The key innovation: when you reach a contradiction, don’t just backtrack. Understand why.
- Analyze the conflict: Which assignments conspired to produce this failure?
- Learn a clause: Create a new constraint that forbids this combination.
- Add it to the formula: Future search will not repeat this mistake.
It is, in essence, solving a maze while leaving notes. “Dead end. Don’t come this way if you have x=TRUE and y=FALSE.” The notes accumulate and it shrinks the search space.
VSIDS
Variable State Independent Decaying Sum. A heuristic for choosing which variable to branch on next.
- Variables involved in recent conflicts get higher scores
- Scores decay over time
- Always branch on the highest-scoring variable
The intuition: troublesome variables are likely to remain troublesome. Focus on them. (This heuristic was discovered empirically, not derived theoretically. It simply works.)
Preprocessing
Before the search begins, clean the formula:
- Remove duplicate clauses
- Subsumption: if (x) exists, (x OR y) is redundant
- Variable elimination: some variables can be substituted out
- Logical simplification
A smaller formula is a faster formula. Often dramatically so.
The Phase Transition
For random 3-SAT instances (each clause has exactly 3 literals), there is a critical ratio: m/n ≈ 4.27, where m is the number of clauses and n is the number of variables.
Below this ratio: almost all instances are satisfiable. Easy.
Above this ratio: almost all instances are unsatisfiable. Also easy (to prove).
At the ratio: maximum difficulty. The boundary between satisfiable and unsatisfiable.

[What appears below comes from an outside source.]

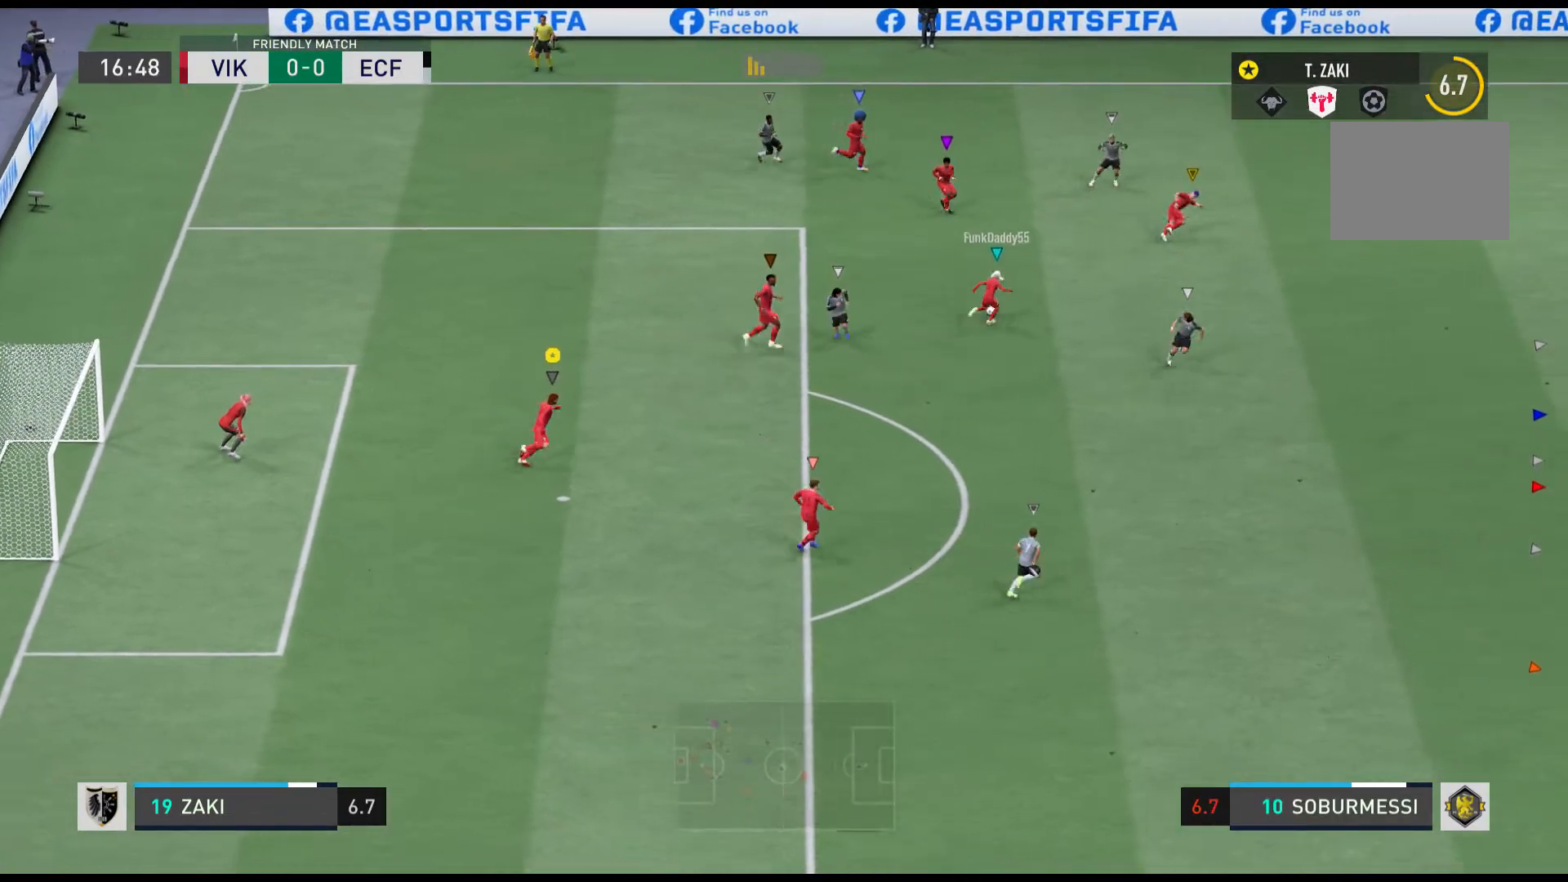
{"buttons": [], "left_stick": "down-right", "events": []}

Real-world instances, thankfully, are not random. They have structure which can be exploited. This is why SAT solvers work.
Wherein SAT Appears in Unexpected Places
Hardware verification: Intel uses SAT solvers to verify processor designs before manufacturing. A bug caught here saves millions. A bug missed costs more. (See: the Pentium FDIV bug, 1994.)

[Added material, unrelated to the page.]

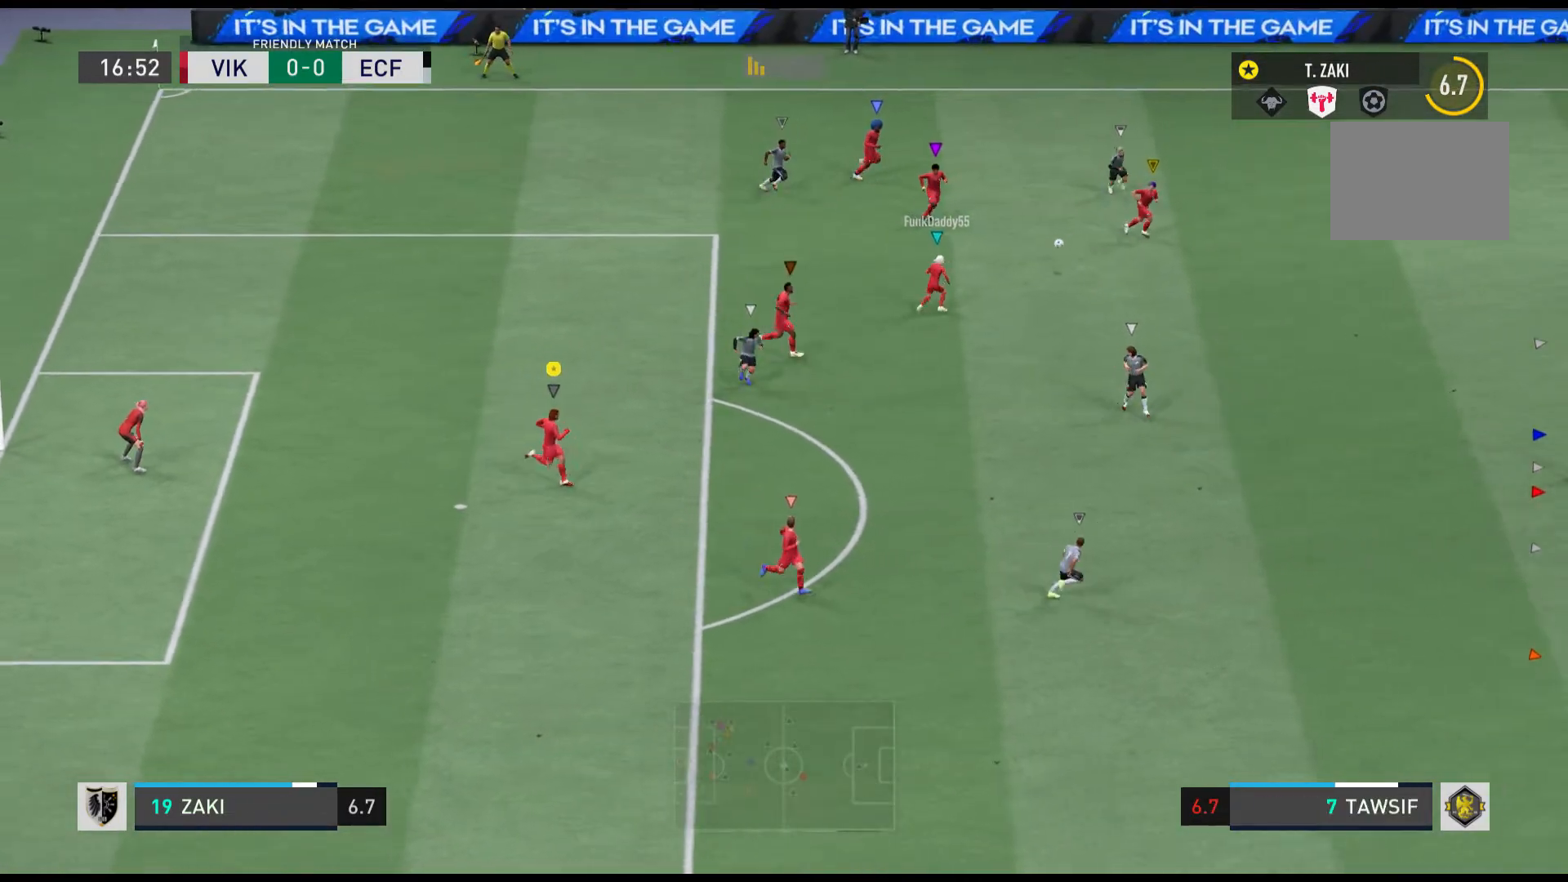
{"buttons": [], "left_stick": "down-right", "events": []}
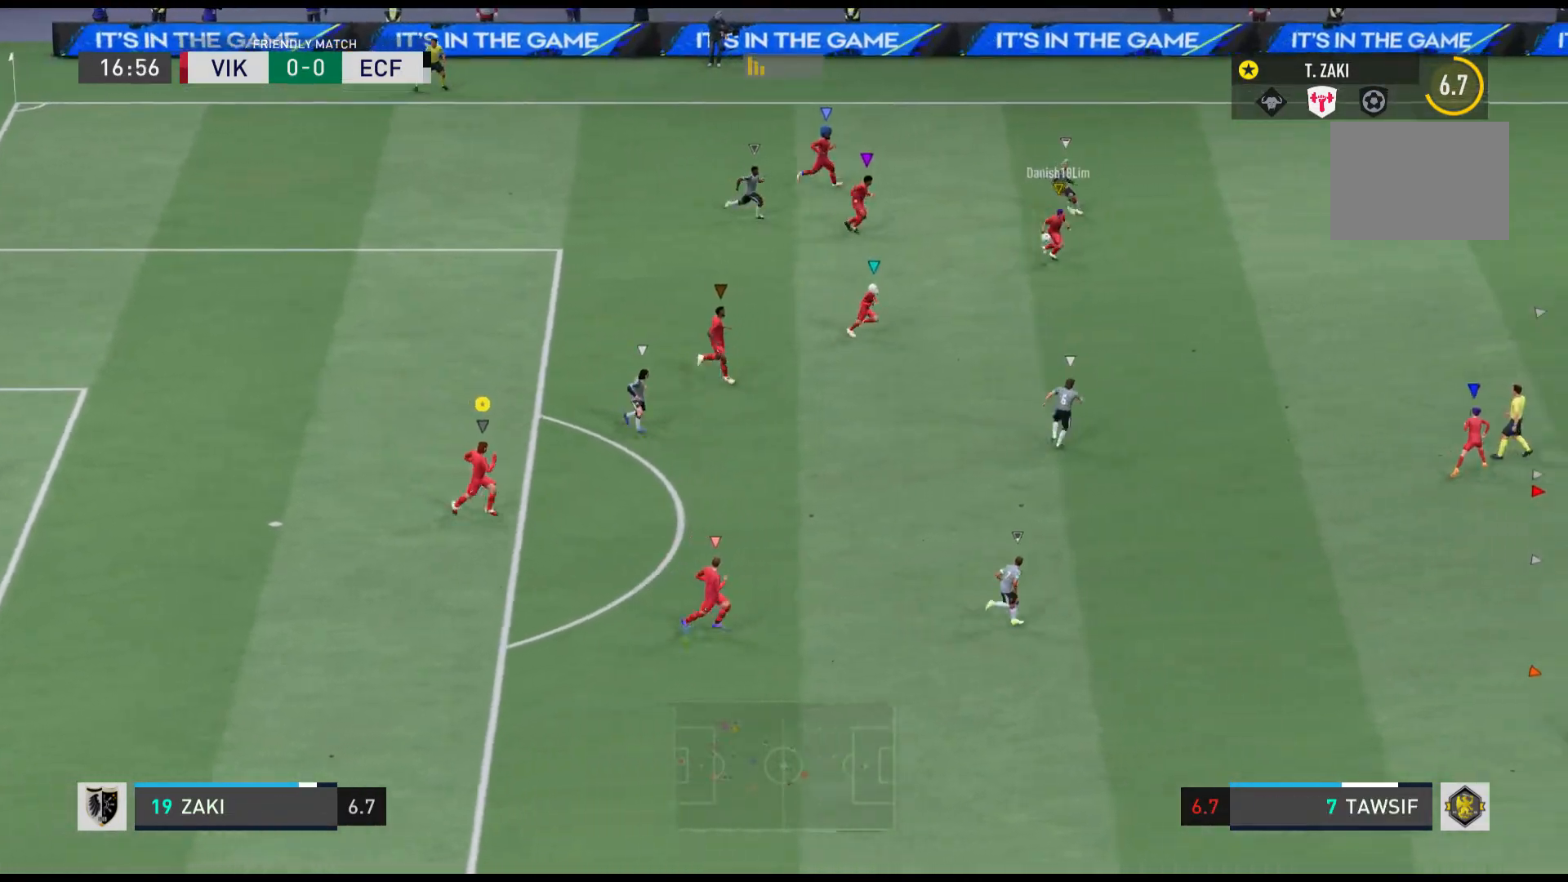
{"buttons": [], "left_stick": "down-right", "events": []}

Software verification: Does this program ever crash? Can this security property be violated? Encode the question as SAT. Let the solver answer.
Package management: Your package manager (npm, pip, cargo) determines compatible dependency versions by solving SAT. Every successful install is a satisfying assignment. (Every failed one is proof of unsatisfiability, or user error.)
Cryptanalysis: Encoding cryptographic problems as SAT and solving. Finding hash collisions, attacking weak ciphers.
Sudoku: A classic. Each constraint becomes a clause.
Beyond SAT
SAT has variants for those who find Boolean unsatisfying.
SMT (Satisfiability Modulo Theories): SAT extended with arithmetic, arrays, bit-vectors. Tools like Z3. Used heavily in program verification. If you want to ask “can these two pointer expressions ever alias?” this is how.
MaxSAT: Find an assignment that satisfies the maximum number of clauses. When perfection is impossible, settle for optimization.
#SAT: Count the satisfying assignments. Harder than SAT (#P-complete). Used in probabilistic inference, model counting, and generating existential dread about computational complexity.
The Takeaway
SAT is the canonical hard problem. The first NP-Complete problem. The benchmark against which all others are measured.
And yet, despite theoretical intractability, we solve it daily. Millions of variables. Seconds of runtime. The gap between worst-case theory and average-case practice is vast.
This is either a triumph of engineering or a sign that we don’t fully understand what makes problems hard. Possibly both.